Although much of this is not new to those of us in the profession, some of it, especially the data and sources I had not seen, was enlightening. But the article was aimed at a general audience that is likely to find much of it new.
One may view these articles as an attack on pharmaceutical companies, but I believe that would miss the main point. Drug companies don't get a pass; they have plenty to answer for. But the core of all three articles is the potential and actual conflicts of interest of doctors, scientists, advocacy groups, and the media—precisely those who are supposed to put the interests of the public and patients first.
One may disagree with all or parts of the articles, but the research, depth, and length of the presentation provide a broad view of the issues and put them in an understandable context. As noted earlier, the substance of the articles is enhanced significantly by the scope covered by the three pieces, a powerful journalistic mechanism. Such coverage is seldom found elsewhere in mass media.
These articles demonstrate that the media at its best can inform us and broaden our understanding of even complex and emotionally charged topics like health care. I wish we would see such work on medical issues more often, instead of what we usually get.
But we cannot look to the media for answers to the great questions in health care. Public policy, by definition, is enacted by politicians, and one hopes they act from a solid base of knowledge and compassion and a minimum of political shenanigans.
Physician associations have limited power to influence public policy, and judging from the historical actions of the AMA and the more recent narrow focus on reimbursement, that may be a good thing. But that needn't be so.

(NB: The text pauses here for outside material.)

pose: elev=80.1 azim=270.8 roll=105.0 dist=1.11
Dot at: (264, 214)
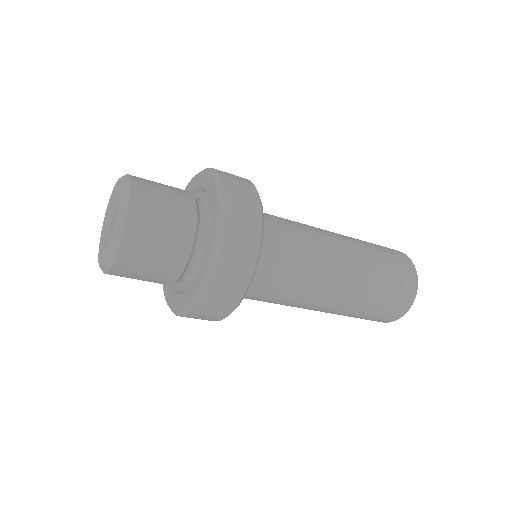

If we were as vocal and persistent in support of the needs of patients and the public as we have been for our own pecuniary interests, we could be a powerful force.
In summary, the media can be a reliable source of information or it can fritter away its gifts on superficial reporting, entertainment, or partisan screeds that make them untrustworthy sources. But the press has no answers for us. We must find and support them ourselves and speak forcefully to the public and our elected representatives as advocates for our patients.